Ganymed was an Austrian/German space disco band founded in 1977.

Career
In 1978, they released their biggest hit, “It Takes Me Higher”, which hit #5 on the Austrian charts for four weeks and also hit #23 on the German charts. That same year, they released their debut album Takes You Higher, which ranked at #16 for 12 weeks and also spawned another single, “Saturn”.

1979 saw the release of their second album, Future World. The album’s title track was released as a B-side to “Dancing in a Disco”. Afterwards, they released their final album, Dimension No. 3, plus a non-album single, “Money Is Addiction (Of This Crazy World)” in 1980.
At their last concert in 1981, Falco played bass for the group. Ganymed officially broke up in 1983.

=== Exercise 1 ===
Do these statements agree with the Ganymed passage above? For each, answer yes or no and quote the words of the passage that decide it.
(a) "It Takes Me Higher" reached #5 on the Austrian charts.
(b) Future World was the band's debut album.
(c) Falco played bass at the group's last concert in 1981.

=== Dataset ===

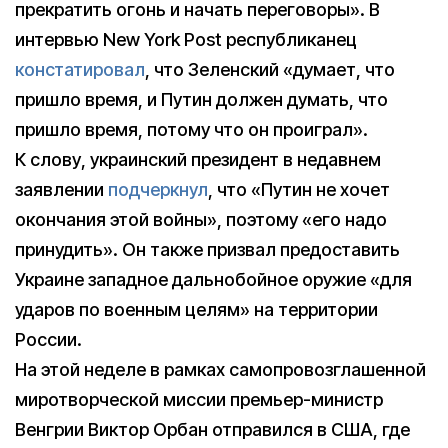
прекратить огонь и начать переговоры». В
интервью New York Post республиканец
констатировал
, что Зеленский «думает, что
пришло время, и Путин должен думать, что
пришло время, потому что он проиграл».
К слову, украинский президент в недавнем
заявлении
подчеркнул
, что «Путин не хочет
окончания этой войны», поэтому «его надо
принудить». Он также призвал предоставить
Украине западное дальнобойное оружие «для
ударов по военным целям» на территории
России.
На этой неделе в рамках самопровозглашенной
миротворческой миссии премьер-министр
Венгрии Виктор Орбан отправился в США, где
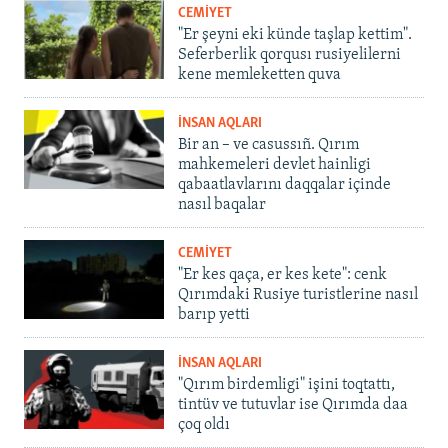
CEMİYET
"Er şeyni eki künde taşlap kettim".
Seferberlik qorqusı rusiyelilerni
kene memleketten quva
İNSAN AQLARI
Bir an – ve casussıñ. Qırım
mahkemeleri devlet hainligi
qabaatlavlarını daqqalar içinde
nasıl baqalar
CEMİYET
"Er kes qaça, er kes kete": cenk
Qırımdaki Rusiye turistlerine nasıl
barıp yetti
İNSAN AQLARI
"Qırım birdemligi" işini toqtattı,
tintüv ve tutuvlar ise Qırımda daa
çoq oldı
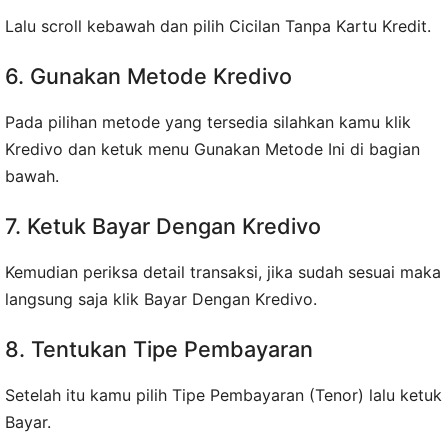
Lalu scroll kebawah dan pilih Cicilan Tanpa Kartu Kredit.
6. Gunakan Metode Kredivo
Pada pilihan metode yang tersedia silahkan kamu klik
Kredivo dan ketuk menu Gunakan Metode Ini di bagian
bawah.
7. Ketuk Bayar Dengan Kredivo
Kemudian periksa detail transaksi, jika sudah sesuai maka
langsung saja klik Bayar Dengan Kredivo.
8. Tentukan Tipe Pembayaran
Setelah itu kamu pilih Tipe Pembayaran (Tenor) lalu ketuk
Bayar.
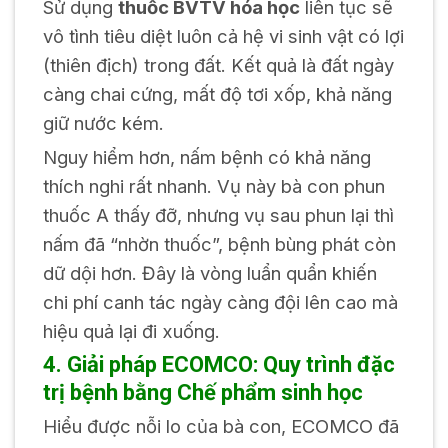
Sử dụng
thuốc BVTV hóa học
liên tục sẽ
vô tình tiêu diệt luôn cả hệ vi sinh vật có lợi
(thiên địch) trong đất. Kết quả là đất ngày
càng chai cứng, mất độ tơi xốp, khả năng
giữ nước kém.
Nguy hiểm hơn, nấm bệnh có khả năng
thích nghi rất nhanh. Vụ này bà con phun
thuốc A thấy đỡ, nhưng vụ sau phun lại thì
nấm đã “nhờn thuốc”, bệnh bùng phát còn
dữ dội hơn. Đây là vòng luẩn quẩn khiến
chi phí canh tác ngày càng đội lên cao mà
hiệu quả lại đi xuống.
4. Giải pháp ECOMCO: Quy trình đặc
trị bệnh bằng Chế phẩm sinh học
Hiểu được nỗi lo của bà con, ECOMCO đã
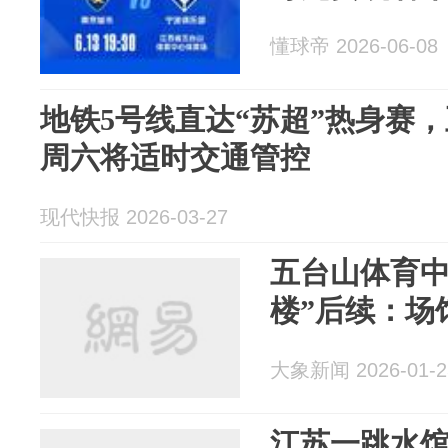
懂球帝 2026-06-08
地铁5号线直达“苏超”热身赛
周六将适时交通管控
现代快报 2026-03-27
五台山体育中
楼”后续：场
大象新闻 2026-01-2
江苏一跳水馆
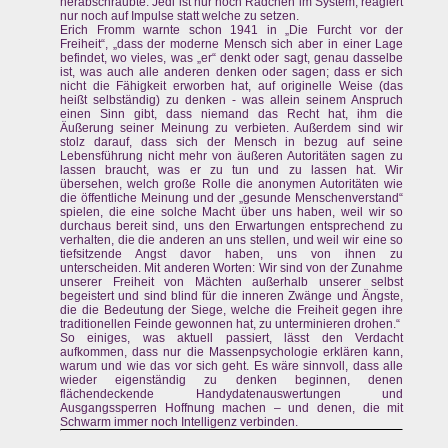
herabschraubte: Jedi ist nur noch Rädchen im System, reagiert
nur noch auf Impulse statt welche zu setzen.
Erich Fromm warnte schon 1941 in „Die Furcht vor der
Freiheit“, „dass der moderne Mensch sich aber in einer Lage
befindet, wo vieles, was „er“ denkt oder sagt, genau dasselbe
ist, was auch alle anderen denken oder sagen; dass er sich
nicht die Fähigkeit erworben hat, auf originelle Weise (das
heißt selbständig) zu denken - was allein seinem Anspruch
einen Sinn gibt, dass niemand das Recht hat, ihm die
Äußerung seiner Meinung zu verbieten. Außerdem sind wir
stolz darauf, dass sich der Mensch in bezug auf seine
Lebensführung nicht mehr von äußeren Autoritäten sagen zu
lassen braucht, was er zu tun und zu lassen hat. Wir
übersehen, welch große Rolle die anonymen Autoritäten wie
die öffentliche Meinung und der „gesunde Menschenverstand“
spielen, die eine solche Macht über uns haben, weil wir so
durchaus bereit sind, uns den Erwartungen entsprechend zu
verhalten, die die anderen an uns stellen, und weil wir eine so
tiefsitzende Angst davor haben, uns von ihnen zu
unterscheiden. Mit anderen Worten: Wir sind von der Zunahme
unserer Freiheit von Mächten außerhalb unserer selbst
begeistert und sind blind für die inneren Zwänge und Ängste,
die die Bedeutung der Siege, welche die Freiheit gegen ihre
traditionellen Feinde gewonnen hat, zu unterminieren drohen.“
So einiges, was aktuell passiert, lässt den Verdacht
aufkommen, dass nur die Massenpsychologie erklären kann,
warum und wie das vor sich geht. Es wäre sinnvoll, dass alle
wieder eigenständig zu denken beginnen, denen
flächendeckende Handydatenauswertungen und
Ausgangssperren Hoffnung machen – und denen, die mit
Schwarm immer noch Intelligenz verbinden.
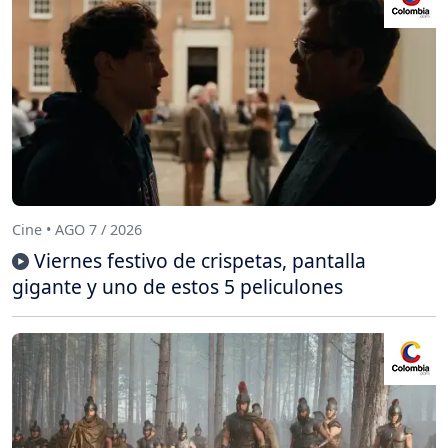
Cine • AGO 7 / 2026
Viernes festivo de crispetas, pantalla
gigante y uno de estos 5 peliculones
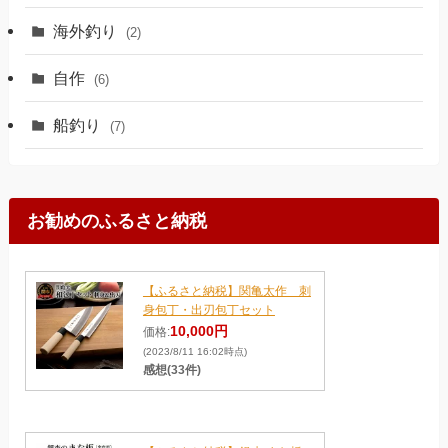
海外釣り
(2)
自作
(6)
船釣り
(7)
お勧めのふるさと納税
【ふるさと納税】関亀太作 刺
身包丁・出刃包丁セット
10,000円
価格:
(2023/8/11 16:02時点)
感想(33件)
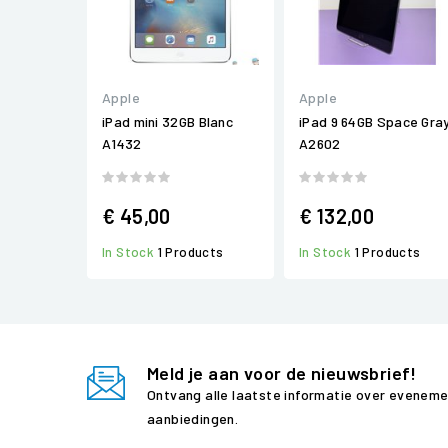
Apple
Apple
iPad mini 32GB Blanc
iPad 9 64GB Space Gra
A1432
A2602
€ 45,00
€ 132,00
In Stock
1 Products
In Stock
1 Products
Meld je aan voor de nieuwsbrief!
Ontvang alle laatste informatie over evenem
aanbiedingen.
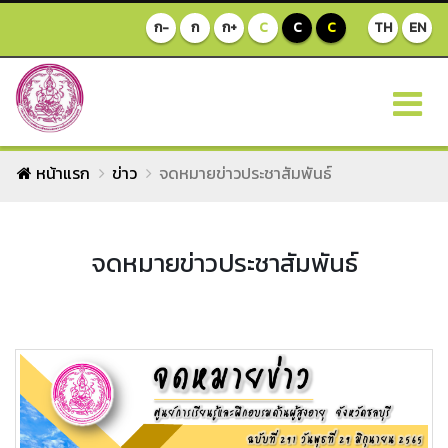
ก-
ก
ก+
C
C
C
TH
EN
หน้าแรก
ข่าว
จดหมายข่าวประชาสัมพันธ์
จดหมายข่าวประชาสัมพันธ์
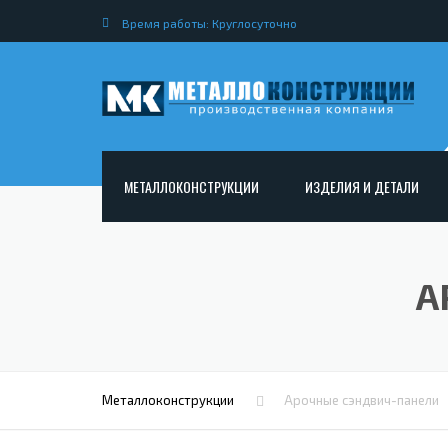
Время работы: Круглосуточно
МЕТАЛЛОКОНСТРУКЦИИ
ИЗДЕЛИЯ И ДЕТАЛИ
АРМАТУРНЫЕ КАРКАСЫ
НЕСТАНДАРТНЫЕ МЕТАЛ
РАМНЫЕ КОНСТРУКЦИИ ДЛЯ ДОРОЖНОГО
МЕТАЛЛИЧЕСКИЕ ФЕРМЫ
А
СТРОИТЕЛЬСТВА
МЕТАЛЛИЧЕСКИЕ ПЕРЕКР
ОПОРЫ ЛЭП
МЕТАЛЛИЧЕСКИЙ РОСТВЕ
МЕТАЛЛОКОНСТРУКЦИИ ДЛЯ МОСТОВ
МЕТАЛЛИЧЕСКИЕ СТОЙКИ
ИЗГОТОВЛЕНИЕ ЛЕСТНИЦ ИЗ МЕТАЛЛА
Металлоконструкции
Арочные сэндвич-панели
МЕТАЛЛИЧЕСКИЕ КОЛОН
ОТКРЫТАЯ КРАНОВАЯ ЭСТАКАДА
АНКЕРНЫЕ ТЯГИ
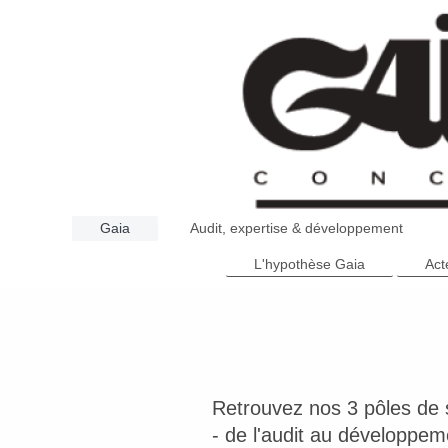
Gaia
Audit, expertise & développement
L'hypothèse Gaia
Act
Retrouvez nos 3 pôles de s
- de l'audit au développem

...

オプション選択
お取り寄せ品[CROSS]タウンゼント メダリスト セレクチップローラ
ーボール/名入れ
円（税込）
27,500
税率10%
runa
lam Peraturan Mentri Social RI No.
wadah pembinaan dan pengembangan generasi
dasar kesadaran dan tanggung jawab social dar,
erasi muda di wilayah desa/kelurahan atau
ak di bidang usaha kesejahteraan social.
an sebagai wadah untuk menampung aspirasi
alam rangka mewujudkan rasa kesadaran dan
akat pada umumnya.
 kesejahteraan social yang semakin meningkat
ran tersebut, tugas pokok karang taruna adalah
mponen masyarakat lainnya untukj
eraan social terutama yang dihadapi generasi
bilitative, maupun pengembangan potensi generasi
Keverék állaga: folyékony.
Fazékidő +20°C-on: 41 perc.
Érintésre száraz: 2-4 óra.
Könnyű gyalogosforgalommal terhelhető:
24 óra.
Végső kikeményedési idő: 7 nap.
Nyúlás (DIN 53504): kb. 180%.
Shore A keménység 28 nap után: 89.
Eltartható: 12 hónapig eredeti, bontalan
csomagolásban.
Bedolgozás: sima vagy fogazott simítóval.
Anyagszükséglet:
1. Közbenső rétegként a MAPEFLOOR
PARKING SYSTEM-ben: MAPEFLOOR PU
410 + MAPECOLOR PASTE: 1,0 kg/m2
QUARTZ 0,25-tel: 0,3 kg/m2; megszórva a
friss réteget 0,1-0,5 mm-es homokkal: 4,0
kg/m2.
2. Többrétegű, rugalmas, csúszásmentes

==

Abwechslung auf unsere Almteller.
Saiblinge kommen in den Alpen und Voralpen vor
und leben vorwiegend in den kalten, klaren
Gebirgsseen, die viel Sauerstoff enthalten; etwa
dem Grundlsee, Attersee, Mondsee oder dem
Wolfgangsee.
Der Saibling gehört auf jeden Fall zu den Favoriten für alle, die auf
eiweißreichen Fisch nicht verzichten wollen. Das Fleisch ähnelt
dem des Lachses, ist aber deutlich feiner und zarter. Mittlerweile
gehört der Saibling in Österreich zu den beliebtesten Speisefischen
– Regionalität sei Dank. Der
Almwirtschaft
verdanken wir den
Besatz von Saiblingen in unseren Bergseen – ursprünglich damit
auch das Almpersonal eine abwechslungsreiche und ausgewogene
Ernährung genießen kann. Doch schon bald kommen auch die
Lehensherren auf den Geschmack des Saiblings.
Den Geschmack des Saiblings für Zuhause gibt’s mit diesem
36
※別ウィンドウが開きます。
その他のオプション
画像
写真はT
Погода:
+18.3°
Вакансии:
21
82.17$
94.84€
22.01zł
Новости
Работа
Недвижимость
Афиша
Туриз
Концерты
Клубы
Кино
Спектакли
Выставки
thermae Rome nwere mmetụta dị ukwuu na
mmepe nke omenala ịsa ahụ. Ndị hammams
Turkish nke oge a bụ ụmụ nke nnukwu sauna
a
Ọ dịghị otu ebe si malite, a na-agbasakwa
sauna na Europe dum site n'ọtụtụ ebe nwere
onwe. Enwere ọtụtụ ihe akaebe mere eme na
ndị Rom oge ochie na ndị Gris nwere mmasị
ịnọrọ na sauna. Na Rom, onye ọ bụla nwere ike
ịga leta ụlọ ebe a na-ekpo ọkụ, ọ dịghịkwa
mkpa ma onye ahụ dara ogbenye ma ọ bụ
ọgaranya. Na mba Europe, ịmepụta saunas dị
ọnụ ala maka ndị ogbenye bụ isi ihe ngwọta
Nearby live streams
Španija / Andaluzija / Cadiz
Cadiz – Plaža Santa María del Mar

=== Exercise 2 ===
Which lines of the entries above contain the string "Gunakan"? Copy every such line, treating uppercase and lowercase as different.

=== Solution 1 ===
(a) Yes: "which hit #5 on the Austrian charts for four weeks"
(b) No: "1979 saw the release of their second album, Future World."
(c) Yes: "At their last concert in 1981, Falco played bass for the group."

=== Solution 2 ===
6. Gunakan Metode Kredivo
Kredivo dan ketuk menu Gunakan Metode Ini di bagian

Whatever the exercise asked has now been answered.